Dr Alireza Abbaspourrad, the Yongkeun Joh Assistant Professor of Food Chemistry and Ingredient Technology in the Department of Food Science, said: “As whey drains, it still contains a lot of lactose, protein and minerals, which can be a valuable additive when it is spray dried.

“Food companies can use the powder to add to food products, like infant formula or weight-training drinks, for example. But no one wants to use orange colour whey.”

Inside the curd, microcapsules open during the cheese-ageing process.
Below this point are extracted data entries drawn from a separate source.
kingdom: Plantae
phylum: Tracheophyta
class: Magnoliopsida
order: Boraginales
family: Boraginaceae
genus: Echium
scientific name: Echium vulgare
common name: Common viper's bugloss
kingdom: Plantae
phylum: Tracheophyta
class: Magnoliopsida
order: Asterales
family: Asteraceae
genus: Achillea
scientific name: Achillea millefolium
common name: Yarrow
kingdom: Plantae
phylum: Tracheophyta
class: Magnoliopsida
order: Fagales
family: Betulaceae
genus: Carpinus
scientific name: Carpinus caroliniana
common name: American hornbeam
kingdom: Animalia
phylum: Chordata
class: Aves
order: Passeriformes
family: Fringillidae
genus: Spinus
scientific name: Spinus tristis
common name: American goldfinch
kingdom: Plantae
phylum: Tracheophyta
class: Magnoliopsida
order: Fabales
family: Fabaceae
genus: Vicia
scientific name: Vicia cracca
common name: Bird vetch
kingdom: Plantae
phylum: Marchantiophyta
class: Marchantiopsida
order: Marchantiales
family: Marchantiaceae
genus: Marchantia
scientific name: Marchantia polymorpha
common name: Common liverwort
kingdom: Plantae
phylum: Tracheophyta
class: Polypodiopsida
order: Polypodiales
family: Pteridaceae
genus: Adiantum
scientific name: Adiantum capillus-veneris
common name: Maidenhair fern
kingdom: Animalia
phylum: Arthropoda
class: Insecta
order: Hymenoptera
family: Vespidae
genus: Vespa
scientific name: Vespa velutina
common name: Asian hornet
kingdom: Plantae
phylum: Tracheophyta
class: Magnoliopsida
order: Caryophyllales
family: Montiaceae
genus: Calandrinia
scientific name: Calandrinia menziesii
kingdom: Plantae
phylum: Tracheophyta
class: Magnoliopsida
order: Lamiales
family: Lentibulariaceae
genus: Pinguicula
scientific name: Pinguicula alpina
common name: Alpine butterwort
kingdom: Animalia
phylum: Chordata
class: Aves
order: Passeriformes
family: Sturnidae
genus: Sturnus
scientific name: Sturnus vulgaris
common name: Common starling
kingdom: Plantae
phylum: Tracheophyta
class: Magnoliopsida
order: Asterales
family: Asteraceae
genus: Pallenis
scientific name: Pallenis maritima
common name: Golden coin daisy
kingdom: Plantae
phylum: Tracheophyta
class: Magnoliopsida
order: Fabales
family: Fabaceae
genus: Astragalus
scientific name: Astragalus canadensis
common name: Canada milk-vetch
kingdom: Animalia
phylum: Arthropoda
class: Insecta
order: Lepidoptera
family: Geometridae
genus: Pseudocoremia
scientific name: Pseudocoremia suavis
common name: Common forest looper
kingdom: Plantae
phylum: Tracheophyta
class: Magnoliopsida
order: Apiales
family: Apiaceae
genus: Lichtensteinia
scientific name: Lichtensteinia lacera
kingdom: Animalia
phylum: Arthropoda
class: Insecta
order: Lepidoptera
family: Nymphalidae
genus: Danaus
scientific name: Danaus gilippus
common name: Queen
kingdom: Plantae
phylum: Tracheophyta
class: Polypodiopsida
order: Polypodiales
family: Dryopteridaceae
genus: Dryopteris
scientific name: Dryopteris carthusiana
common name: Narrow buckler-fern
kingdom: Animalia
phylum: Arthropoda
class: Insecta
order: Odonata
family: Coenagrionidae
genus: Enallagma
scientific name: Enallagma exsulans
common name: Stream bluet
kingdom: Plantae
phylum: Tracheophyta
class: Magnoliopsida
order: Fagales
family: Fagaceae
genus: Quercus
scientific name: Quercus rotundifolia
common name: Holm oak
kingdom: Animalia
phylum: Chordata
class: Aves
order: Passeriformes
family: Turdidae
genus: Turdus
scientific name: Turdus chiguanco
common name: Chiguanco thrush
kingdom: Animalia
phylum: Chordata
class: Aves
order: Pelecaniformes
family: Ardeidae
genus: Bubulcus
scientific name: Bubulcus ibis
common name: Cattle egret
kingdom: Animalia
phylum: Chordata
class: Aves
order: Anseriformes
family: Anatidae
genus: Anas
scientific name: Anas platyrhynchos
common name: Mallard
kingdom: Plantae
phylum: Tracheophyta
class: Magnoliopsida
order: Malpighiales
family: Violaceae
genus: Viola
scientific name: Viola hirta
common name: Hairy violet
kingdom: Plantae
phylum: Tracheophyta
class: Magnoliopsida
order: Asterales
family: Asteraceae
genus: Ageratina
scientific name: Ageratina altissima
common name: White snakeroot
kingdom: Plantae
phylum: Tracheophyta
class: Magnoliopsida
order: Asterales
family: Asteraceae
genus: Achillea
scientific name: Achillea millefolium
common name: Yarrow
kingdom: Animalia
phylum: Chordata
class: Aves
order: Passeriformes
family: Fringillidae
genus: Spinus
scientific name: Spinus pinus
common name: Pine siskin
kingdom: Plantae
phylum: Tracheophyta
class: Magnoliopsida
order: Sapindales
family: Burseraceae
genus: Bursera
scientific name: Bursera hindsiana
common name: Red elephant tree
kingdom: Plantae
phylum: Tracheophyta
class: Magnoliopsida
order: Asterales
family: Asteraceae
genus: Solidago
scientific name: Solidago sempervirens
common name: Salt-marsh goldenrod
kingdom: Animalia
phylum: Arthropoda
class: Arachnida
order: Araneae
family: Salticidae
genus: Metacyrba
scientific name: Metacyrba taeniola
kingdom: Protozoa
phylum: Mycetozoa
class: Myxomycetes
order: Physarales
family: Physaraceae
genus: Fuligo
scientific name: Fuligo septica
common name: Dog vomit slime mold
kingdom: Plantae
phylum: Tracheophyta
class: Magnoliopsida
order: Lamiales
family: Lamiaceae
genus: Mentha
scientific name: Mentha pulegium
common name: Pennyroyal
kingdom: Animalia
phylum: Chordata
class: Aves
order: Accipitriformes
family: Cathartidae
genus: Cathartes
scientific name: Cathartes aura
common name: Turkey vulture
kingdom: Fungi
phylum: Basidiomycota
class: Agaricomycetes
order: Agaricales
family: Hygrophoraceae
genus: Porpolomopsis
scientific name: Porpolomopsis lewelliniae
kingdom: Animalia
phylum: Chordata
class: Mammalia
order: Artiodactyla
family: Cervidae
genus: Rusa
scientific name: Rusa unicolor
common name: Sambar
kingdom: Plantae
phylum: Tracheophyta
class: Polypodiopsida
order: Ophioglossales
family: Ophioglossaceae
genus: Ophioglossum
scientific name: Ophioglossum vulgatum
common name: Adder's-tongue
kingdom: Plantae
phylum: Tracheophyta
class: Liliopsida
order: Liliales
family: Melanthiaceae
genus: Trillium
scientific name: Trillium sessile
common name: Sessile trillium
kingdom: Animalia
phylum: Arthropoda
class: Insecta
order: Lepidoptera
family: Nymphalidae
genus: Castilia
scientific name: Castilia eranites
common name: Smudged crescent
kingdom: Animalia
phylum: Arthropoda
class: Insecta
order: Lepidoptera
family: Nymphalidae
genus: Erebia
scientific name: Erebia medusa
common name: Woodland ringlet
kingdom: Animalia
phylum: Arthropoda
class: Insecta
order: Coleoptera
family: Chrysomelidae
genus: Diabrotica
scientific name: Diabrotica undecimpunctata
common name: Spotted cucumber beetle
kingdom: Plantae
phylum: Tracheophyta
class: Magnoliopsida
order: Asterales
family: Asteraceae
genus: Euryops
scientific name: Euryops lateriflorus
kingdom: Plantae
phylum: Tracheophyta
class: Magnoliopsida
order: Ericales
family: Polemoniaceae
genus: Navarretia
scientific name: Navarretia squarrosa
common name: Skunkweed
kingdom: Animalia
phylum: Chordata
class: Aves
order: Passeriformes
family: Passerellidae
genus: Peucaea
As curds mature, the fat layer is degraded by enzymes that naturally dissolve and release reddish annatto (bixin) to colour the curds. “There’s nothing artificial, it’s all natural, it’s all green,” said Dr Abbaspourrad.

Assembling the microcapsules is a simple process. Imagine making a vinegar and olive oil salad dressing, and then vigorously shaking it – by way of a homogeniser – into an emulsion. The emulsion is then coated with fat and casein protein, which naturally sticks to the surface of droplets and becomes a group of microcapsules.

This system is quite pliant, said Dr Abbaspourrad: “The microcapsule shell’s composition is controllable, tunable and it can be optimised to use with other enzymes in other food systems or other media.”

Dr Abbaspourrad and co-author, doctoral student Raheleh Ravanfar, filed a provisional patent for the enzymatically-triggered microcapsules as a novel method to selectively deliver colour to cheddar cheese and obtain white whey powder.

This research, “Controlling the Release from Enzyme-Responsive Microcapsules with a Smart Natural Shell,” appeared earlier this year in the American Chemical Society’s Applied Materials & Interfaces. It was co-authored by doctoral student Raheleh Ravanfar (first author) and postdoctoral researcher Giovana Celli. The study was funded by Dairy Management Inc.